VwGH 2003/10/0022

VwGH2003/10/002215.9.2003

Der Verwaltungsgerichtshof hat durch den Vorsitzenden Präsident Dr. Jabloner und die Hofräte Dr. Novak und Dr. Mizner als Richter, im Beisein des Schriftführers MMag. Zavadil, über die Beschwerde des H in Wien, vertreten durch Koller & Schreiber, Rechtsanwälte Partnerschaft in 1180 Wien, Aumannplatz 1, gegen den Bescheid der Wiener Landesregierung vom 28. Oktober 2002, Zl.
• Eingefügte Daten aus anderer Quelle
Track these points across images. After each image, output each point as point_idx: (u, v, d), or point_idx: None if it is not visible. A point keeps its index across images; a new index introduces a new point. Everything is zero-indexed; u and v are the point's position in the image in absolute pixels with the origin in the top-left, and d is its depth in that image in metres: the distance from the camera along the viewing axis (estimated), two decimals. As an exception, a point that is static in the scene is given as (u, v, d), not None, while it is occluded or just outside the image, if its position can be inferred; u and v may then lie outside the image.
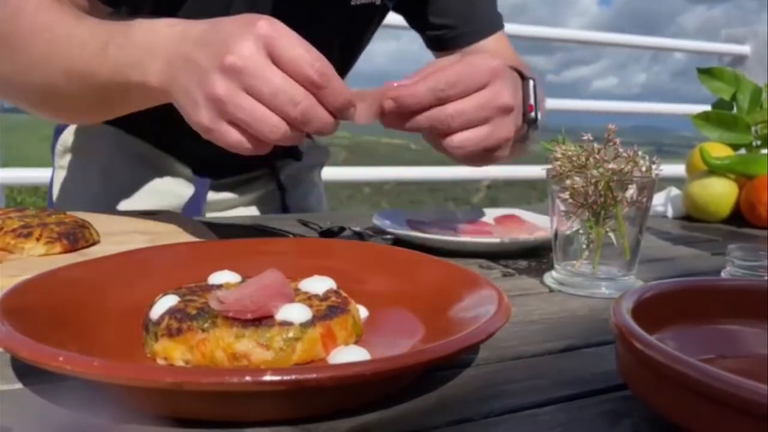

MA 15-II-H 25/2002, betreffend Sozialhilfe, zu Recht erkannt:

Normen

SHG Wr 1973 §13 Abs3;
SHG Wr 1973 §13 Abs4;
SHG Wr 1973 §13 Abs3;
SHG Wr 1973 §13 Abs4;

 

Spruch:

Die Beschwerde wird als unbegründet abgewiesen.

Der Beschwerdeführer hat dem Land Wien Aufwendungen in der Höhe von EUR 381,90 binnen zwei Wochen bei sonstiger Exekution zu ersetzen.

Begründung

Mit Eingabe vom 2. April 2002 beantragte der Beschwerdeführer beim Magistrat der Stadt Wien, Magistratsabteilung 12-Sozialamt, die Übernahme von Stromkosten (Teilvorschreibungen für Jänner/Februar 2002 und März/April 2002) in Höhe von EUR 37,50, da dieser Aufwand "nicht durch den gewährten Richtsatz abgedeckt" sei.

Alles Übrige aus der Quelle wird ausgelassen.